I'd personally probably just make a smart group to track this, doing "Model is $Model OR" in the Criteria for each model of Mac that has a T2. Kinda a pain to manually add in 16 separate criteria but you at least know it's not ever going to change outside of the off chance Apple releases updated Intel models. 


This is what I did too. It sounds like more of a pain than it was. Only took about 10 minutes to create.

Used the list in this KB article to populate the fields, although I was reminded that some hardware models report their model version to Jamf slightly differently than is formatted in the list, e.g. "iMac (Retina 5K, 27-inch, 2020)" actually reports to Jamf as "iMac Intel (Retina 5K, 27-inch, 2020)". So if you're going to make those model values super specific, be sure you're writing them in the way that they appear in the Jamf record, not in the article.

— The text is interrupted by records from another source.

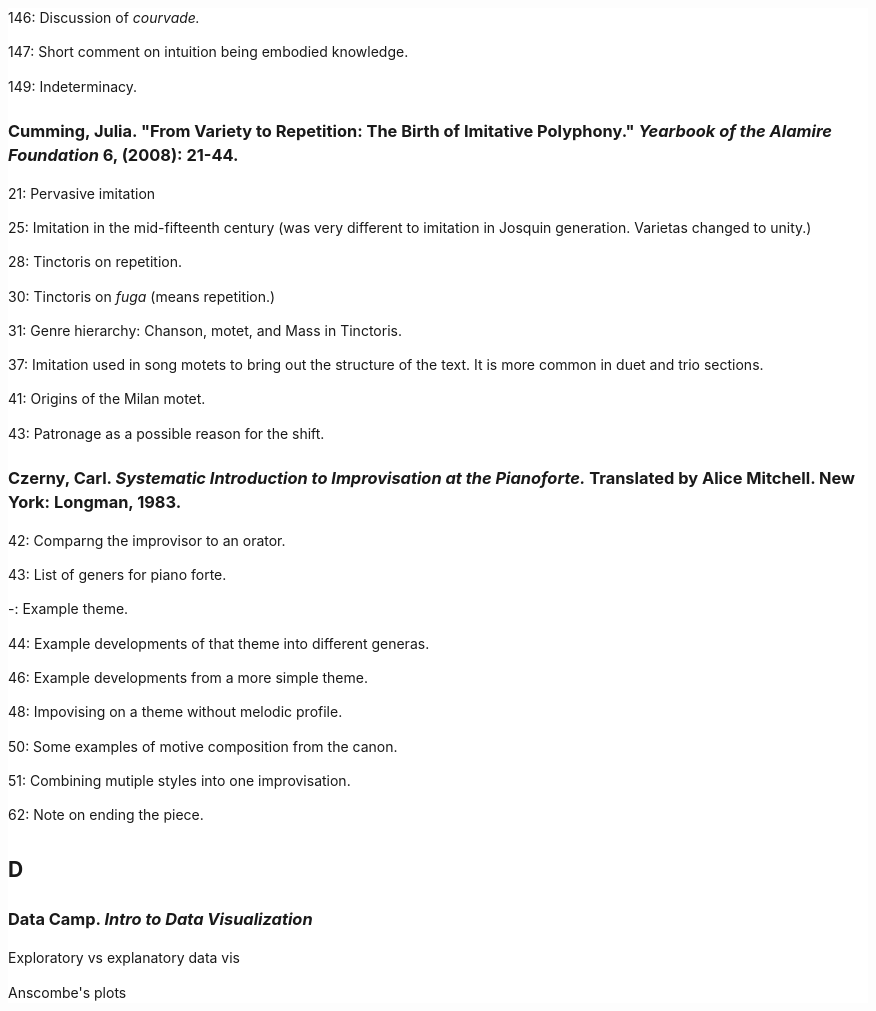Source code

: 146: Discussion of _courvade._

147: Short comment on intuition being embodied knowledge.

149: Indeterminacy.

### Cumming, Julia. "From Variety to Repetition: The Birth of Imitative Polyphony." _Yearbook of the Alamire Foundation_ 6, (2008): 21-44.

21: Pervasive imitation

25: Imitation in the mid-fifteenth century (was very different to imitation in Josquin generation. Varietas changed to unity.)

28: Tinctoris on repetition.

30: Tinctoris on _fuga_ (means repetition.)

31: Genre hierarchy: Chanson, motet, and Mass in Tinctoris.

37: Imitation used in song motets to bring out the structure of the text. It is more common in duet and trio sections.

41: Origins of the Milan motet.

43: Patronage as a possible reason for the shift.


### Czerny, Carl. _Systematic Introduction to Improvisation at the Pianoforte._ Translated by Alice Mitchell. New York: Longman, 1983.  

42: Comparng the improvisor to an orator.  

43: List of geners for piano forte.  

-: Example theme.  

44: Example developments of that theme into different generas.  

46: Example developments from a more simple theme. 

48: Impovising on a theme without melodic profile.  

50: Some examples of motive composition from the canon.  

51: Combining mutiple styles into one improvisation.  

62: Note on ending the piece.  


## D

### Data Camp. _Intro to Data Visualization_

Exploratory vs explanatory data vis

Anscombe's plots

This is what I did too. It sounds like more of a pain than it was. Only took about 10 minutes to create.

Used the list in this KB article to populate the fields, although I was reminded that some hardware models report their model version to Jamf slightly differently than is formatted in the list, e.g. "iMac (Retina 5K, 27-inch, 2020)" actually reports to Jamf as "iMac Intel (Retina 5K, 27-inch, 2020)". So if you're going to make those model values super specific, be sure you're writing them in the way that they appear in the Jamf record, not in the article.


(Obviously my group is to show any T2 Macs OR any Apple Silicon Macs. Note if you're just looking for T2 Macs, remove the first criteria I included.)